QUOTED TEXT:
[BEGIN]
Thermodynamic signals (SLR, snowpack) detectable sooner. Dynamic signals (precipitation trends) may take 50+ years to emerge.

Real Options Revisited

Now that we have the vocabulary: a real option is simply a policy with a rule.

The parking garage policy:

\[a_t = \begin{cases} \text{add a floor} & \text{if occupancy} > \tau \text{ for two consecutive years} \\ \text{do nothing} & \text{otherwise} \end{cases}\]

This is \(\pi(\mathbf{I}_t, \theta)\) with \(\theta = \tau\) and \(\mathbf{I}_t = \text{occupancy}_t\).

De Neufville found it by intuition and simulation. DPS finds it by optimization over \(\theta\) across many scenarios.

The option premium = cost of reinforcing the columns = cost to make this policy feasible.

Evaluating vs. Designing Policies

These are different tasks and are easy to confuse.

Evaluating a policy: given fixed \(\theta\), simulate over scenarios and compute costs. This is what robustness analysis in Weeks 7–8 did.

Designing a policy: search over \(\theta\) to minimize expected costs across the ensemble. This is what DPS does.

The quality of a designed policy depends on the quality of the uncertainty characterization used during optimization.

Validation: How Good Is Your Policy?

Test the optimized policy against scenarios not used in optimization.

Herman et al. (2020)

Summary

  • Real options: build in the right to act later; option value = ENPV gain from flexibility
  • Sequential decisions: optimize a policy \(\pi(\mathbf{I}_t, \theta)\) — a rule mapping observations to actions
  • Open loop: no feedback; must over-build to cover worst case
  • SDP: closed loop, exact, requires probability model + discretized state space
  • DPS: closed loop, scalable, evaluates policy over scenarios — the framework we’ve been using
  • Validation: evaluating ≠ designing; test out-of-sample or risk overfit to your training scenarios

Wednesday: Fuad leads discussion of de Neufville et al. (2006).
[END]
DATASET CONTENT:
[BEGIN]
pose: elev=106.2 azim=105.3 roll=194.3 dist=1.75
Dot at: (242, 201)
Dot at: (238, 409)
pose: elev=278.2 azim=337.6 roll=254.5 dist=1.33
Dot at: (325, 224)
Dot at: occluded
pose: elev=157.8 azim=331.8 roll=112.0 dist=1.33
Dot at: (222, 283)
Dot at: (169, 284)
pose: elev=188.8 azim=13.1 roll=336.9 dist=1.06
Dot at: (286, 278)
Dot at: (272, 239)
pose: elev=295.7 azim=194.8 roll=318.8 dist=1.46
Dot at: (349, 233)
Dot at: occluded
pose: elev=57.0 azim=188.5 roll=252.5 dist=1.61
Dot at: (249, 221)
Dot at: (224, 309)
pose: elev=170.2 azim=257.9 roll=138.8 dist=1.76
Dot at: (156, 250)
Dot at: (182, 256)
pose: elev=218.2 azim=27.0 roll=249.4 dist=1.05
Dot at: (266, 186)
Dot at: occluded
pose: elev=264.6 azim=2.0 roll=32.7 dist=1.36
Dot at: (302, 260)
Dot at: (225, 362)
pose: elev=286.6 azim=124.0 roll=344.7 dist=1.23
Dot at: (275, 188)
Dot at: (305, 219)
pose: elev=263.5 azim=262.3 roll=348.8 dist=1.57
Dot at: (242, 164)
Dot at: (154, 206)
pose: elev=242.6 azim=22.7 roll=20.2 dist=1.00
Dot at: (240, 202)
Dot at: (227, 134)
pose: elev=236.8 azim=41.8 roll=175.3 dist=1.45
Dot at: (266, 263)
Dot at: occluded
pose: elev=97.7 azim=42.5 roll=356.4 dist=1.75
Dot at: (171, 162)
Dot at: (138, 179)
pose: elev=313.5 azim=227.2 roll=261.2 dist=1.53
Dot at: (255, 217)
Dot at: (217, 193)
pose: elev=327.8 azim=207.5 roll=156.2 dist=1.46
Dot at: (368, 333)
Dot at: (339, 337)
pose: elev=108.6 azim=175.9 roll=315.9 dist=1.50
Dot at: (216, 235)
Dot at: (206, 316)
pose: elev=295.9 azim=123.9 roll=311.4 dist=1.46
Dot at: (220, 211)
[END]
TO-DO LIST:
[a] Extract the passage of the real options lecture notes between "Designing a policy: search" and "used during optimization.", inclusive.
[b] Answer these questions using the real options lecture notes:
(i) Under the parking garage policy, what condition triggers adding a floor?
(ii) According to the notes, what is the option premium equal to?
(iii) Who leads the Wednesday discussion, and of which work?
[c] Proceed with the real options lecture notes from their final line.

RESPONSES IN ORDER:
[a]
Designing a policy: search over \(\theta\) to minimize expected costs across the ensemble. This is what DPS does.

The quality of a designed policy depends on the quality of the uncertainty characterization used during optimization.

[b]
(i) Occupancy exceeding τ for two consecutive years.
(ii) The cost of reinforcing the columns, which is the cost to make the policy feasible.
(iii) Fuad leads the discussion of de Neufville et al. (2006).

[c]
References

Garner, G. G., & Keller, K. (2018). Using direct policy search to identify robust strategies in adapting to uncertain sea-level rise and storm surge. Environmental Modelling & Software, 107, 96–104. https://doi.org/10.1016/j.envsoft.2018.05.006
Herman, J. D., Quinn, J. D., Steinschneider, S., Giuliani, M., & Fletcher, S. (2020). Climate adaptation as a control problem: Review and perspectives on dynamic water resources planning under uncertainty. Water Resources Research, e24389. https://doi.org/10.1029/2019wr025502
de Neufville, R., Scholtes, S., & Wang, T. (2006). Real Options by Spreadsheet: Parking Garage Case Example. Journal of Infrastructure Systems, 12(2), 107–111. https://doi.org/10.1061/(asce)1076-0342(2006)12:2(107)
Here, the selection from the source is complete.